Some parts of Russia have already reported a record number of spring wildfires, according to The Siberian Times. Also, smoke plumes from some Siberian forest fires have drifted across half the nation and have even been spotted over Finland (that’s nearly 2,000 miles, or 3,200 km — the equivalent of a fire in New York drifting to Albuquerque, New Mexico).

In late April, wildfire smoke turned the sky black in the Siberian city of Novosibirsk — Russia’s third most populous city — prompting the government to issue a “black sky” health warning.

An intense spring heatwave is partially responsible for the early fires, according to News.ru reports. The heatwave makes fires sparked by lightning strikes and human activity more likely. However, some of these wildfires may be the remains from last summer’s fires — also known as “zombie” fires.

Zombie wildfires occur when ice and snow cover a flame, but don’t fully extinguish it. This phenomenon is common in the Arctic tundra, where carbon-rich peat can fuel smoldering flames all winter. When the spring melt arrives, those underground embers can be rekindled, igniting new wildfires.

A video filmed in February 2021 in Yakutia — a Russian republic infamous for being one of the coldest places on Earth — showed what these zombie fires can look like. In the video, a man — standing in snow up to his ankles in a field — digs down to reveal a layer of peat. Smoke seeps out of the hole, steaming into the freezing air. Besides being an eerie sight, these zombie fires release tons of carbon and methane from the peat, contributing to global warming.
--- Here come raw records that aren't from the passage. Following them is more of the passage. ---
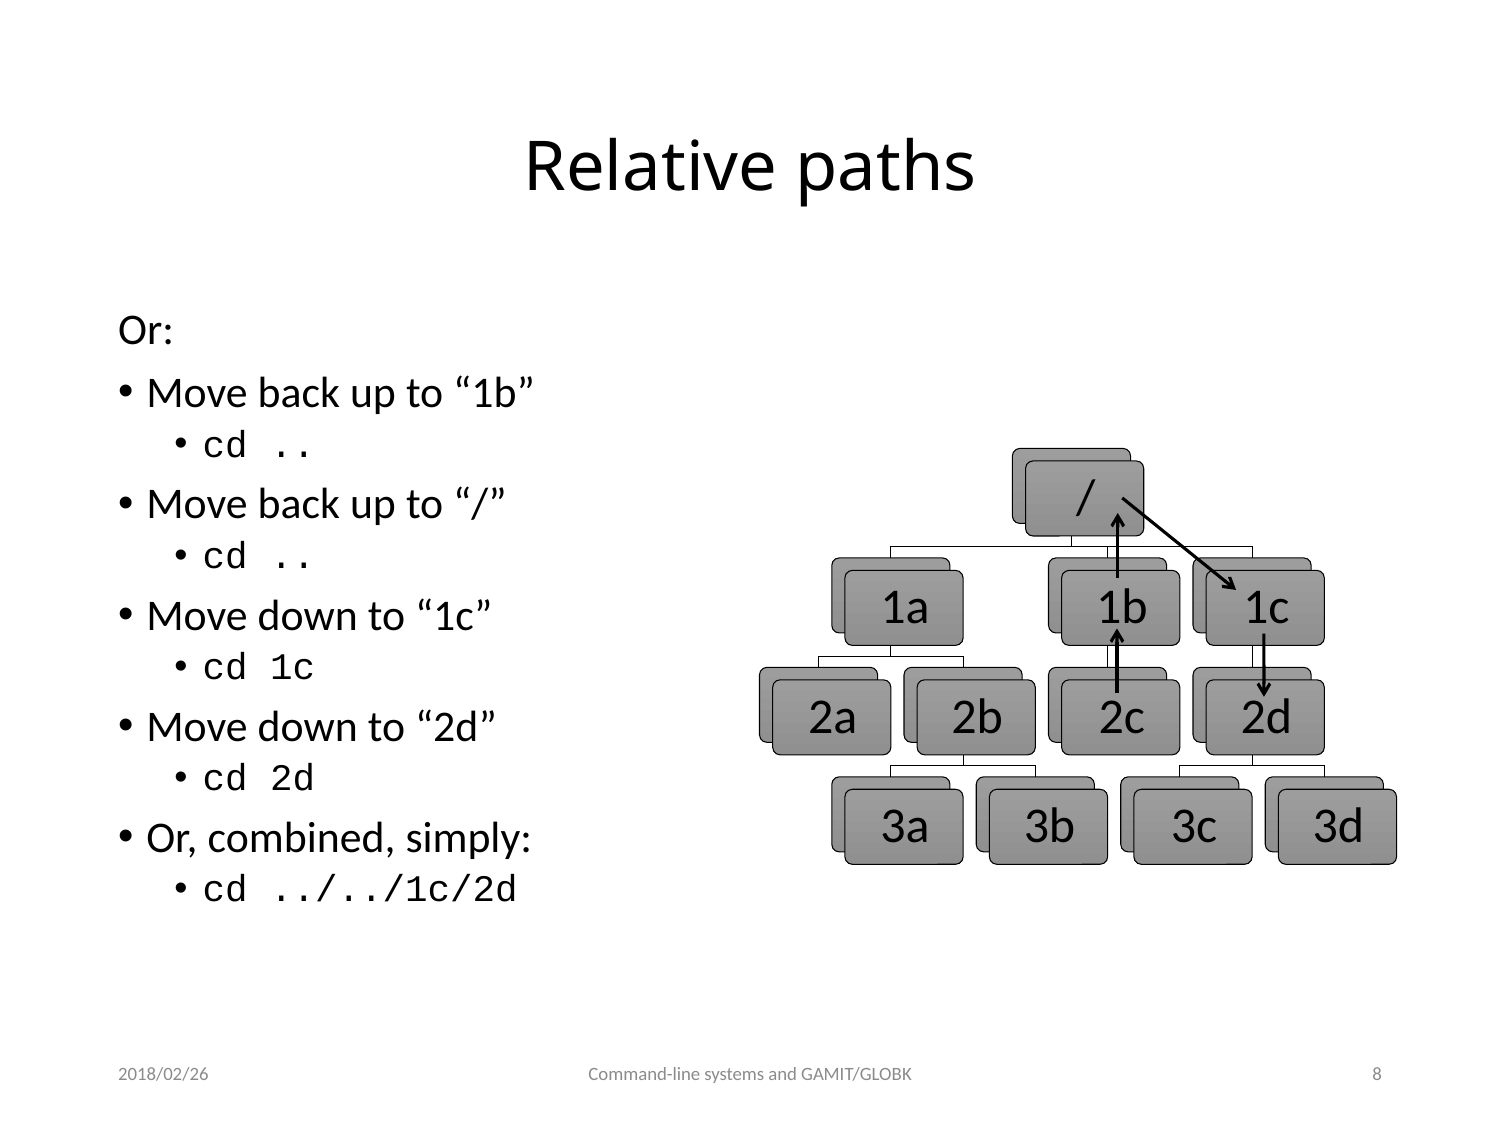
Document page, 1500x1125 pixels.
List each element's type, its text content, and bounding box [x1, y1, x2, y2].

footer Command-line systems and GAMIT/GLOBK [496, 1042, 1004, 1103]
title Relative paths [103, 59, 1397, 278]
slide_number 7 [1059, 1042, 1397, 1103]
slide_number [103, 1042, 441, 1103]
list Or: Move back up to “1b” cd .. Move back up to “/” cd .. Move down to “1c” cd 1c Move down to “2d” cd 2d Or, combined, simply: cd ../../1c/2d [103, 299, 741, 1014]
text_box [1122, 497, 1237, 590]
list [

This year’s early warming trend is unsurprising. In 2020, Russia set a number of alarming heat records, including Siberia’s hottest May on record. The region broke other records too; on June 20, temperatures in the northern Siberian town of Verkhoyansk broke 100 degrees Fahrenheit (38 degrees Celsius) for the first time, becoming the hottest-ever temperature documented above the Arctic Circle, Live Science reported.